Con esta idea en la cabeza, me senté el otro día frente al televisor y esto fue lo que vi, entre las dos y las tres de la tarde, en el telediario de Canal 9: vi barcas amarradas por el temporal de Levante y escuché los lamentos de los pescadores por no hacerse a la mar. Me enteré del precio de la cigala, de la gamba de asar, del langostino. Vi pescaderías sin género y la resignación dibujada en los rostros de los consumidores. De allí, en un travelín de cámara, salté a las chuletas de cordero, al cabrito, al chuletón de vaca. Discurseaban los carniceros, con sus mandiles ensangrentados, explicando cómo de aquellas vacas locas venían estos corderos por las nubes. Nos previno el locutor de los males que nos aguardaban por los próximos excesos: vómitos, ardor, dolores abdominales, pancreatitis... Un doctor muy serio, advirtió admonitorio: 'Lo que empieza siendo una comida, termina siendo una desgracia'. Alabé el sentido social de nuestra televisión.

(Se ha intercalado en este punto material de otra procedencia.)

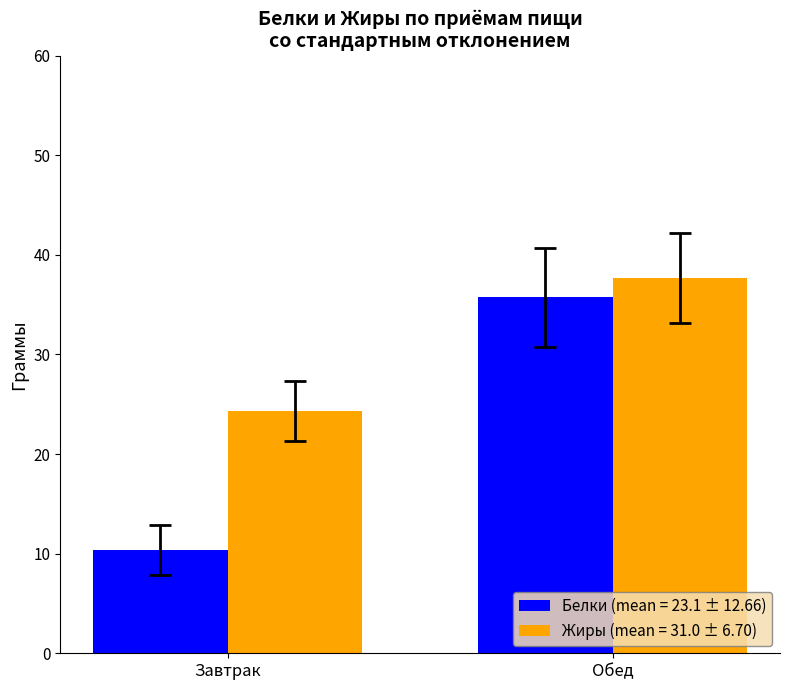

What is the difference between the maximum and minimum values in the Жиры (mean = 31.0 ± 6.70) series?

13.4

Más tarde, supe que en Castellón, una joven ecuatoriana, había sido agredida por su novio y vi una fotografía de Nancy, antes de que ocurriera la tragedia y, a continuación, vi a su tía quien, con gestos elocuentes, explicaba cómo había encontrado a Nancy con el cráneo fracturado. Y ahora la pantalla mostraba el ingenioso invento de un joven valenciano: un diminuto llavero con el que convertir euros a pesetas era, por lo visto, coser y cantar. Y, del euro, marchamos a La Pobla de Farnals, donde en un instituto de segunda enseñanza, la consejería había contratado guardas jurados para evitar la violencia en el centro. Las imágenes de aquellos barracones, entre rejas y alambradas, donde los alumnos recibían clase, provocaban un indudable efecto sobre el espectador.

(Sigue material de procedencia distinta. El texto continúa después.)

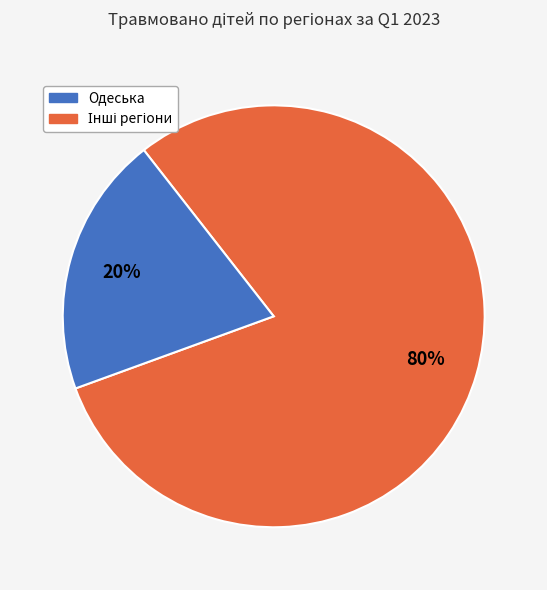

Does any single category account for the majority?

Yes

Y vi una exposición de arte en la que los artistas eran enfermos mentales, que paliaban así su esquizofrenia. Y supe que Teulada era uno de los pueblos más limpios de España y que en sus calles había 40 contenedores. Y me pregunté, con el locutor, si alguna vez podría retardarse el envejecimiento, lo que parecía lejano. Averigüé que nuestras habas vinieron de Mesopotamia y que cada valenciano consume anualmente 400 gramos de ellas. Conocí el precio de la navelina, de la clemennules. Me conmoví con el asesinato de una niña holandesa. Me sobresalté con una colisión múltiple. Lloré la muerte por cáncer de un niño colombiano que no llegaría a ver a su padre, preso de la guerrilla. Pero, sobre todas las cosas, admiré el ingenio de aquellos reporteros de Canal 9 que, despreciando las imágenes trilladas del conflicto, nos contaban la penosa situación en que sobreviven los animales del zoo de Kabul. ¡Bendita televisión!, dije para mí.